» TASK DETAILS:
Copy out exactly the stretch of the listing below that begins at the line containing "Figure 14. (a)" and ends at the line containing "Table 1: Simulation parameter.", and copy nothing outside it.
○ ○ ○
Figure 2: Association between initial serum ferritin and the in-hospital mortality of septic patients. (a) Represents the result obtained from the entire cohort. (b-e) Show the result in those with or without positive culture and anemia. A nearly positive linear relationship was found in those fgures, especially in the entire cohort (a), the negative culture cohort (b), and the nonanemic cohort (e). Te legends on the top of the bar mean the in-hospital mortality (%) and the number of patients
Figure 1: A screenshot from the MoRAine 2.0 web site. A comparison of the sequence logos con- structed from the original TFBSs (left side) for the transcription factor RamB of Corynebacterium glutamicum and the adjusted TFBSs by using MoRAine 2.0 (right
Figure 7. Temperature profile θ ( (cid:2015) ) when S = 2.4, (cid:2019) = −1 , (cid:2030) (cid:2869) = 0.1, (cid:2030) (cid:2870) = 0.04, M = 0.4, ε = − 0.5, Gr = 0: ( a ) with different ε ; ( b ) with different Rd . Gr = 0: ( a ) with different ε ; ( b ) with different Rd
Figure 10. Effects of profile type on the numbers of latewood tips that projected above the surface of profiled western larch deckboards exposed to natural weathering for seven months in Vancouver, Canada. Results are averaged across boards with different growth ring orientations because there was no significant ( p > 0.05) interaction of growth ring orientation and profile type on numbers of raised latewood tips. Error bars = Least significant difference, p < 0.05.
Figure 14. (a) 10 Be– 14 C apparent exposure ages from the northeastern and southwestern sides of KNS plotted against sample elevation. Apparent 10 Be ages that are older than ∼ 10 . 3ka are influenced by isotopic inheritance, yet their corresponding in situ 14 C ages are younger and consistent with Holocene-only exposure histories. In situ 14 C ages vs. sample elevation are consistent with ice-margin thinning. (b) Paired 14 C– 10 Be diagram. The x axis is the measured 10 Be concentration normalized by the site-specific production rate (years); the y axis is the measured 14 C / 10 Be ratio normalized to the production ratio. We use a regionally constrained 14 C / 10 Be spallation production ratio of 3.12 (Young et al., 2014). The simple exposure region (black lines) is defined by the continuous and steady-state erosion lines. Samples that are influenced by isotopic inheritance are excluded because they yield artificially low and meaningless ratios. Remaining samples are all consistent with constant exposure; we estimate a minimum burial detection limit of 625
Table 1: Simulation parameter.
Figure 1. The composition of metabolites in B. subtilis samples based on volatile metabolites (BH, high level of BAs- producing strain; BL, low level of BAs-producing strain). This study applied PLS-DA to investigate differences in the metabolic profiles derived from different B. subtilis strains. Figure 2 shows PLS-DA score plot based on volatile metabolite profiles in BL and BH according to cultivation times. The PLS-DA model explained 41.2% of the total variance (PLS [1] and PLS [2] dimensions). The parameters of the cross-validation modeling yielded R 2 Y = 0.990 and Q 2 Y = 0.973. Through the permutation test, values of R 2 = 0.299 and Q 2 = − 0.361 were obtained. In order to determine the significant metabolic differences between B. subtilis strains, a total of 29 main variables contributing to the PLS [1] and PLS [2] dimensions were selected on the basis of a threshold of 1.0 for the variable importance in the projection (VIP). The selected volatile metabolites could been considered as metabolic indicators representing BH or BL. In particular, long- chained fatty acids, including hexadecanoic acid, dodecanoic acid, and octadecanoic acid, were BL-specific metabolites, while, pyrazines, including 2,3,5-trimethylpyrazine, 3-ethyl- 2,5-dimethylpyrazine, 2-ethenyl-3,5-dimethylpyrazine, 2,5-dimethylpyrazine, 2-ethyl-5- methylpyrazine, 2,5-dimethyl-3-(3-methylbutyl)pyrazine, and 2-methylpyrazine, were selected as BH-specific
○ ○ ○
» RESPONSE BOX:
Figure 14. (a) 10 Be– 14 C apparent exposure ages from the northeastern and southwestern sides of KNS plotted against sample elevation. Apparent 10 Be ages that are older than ∼ 10 . 3ka are influenced by isotopic inheritance, yet their corresponding in situ 14 C ages are younger and consistent with Holocene-only exposure histories. In situ 14 C ages vs. sample elevation are consistent with ice-margin thinning. (b) Paired 14 C– 10 Be diagram. The x axis is the measured 10 Be concentration normalized by the site-specific production rate (years); the y axis is the measured 14 C / 10 Be ratio normalized to the production ratio. We use a regionally constrained 14 C / 10 Be spallation production ratio of 3.12 (Young et al., 2014). The simple exposure region (black lines) is defined by the continuous and steady-state erosion lines. Samples that are influenced by isotopic inheritance are excluded because they yield artificially low and meaningless ratios. Remaining samples are all consistent with constant exposure; we estimate a minimum burial detection limit of 625
Table 1: Simulation parameter.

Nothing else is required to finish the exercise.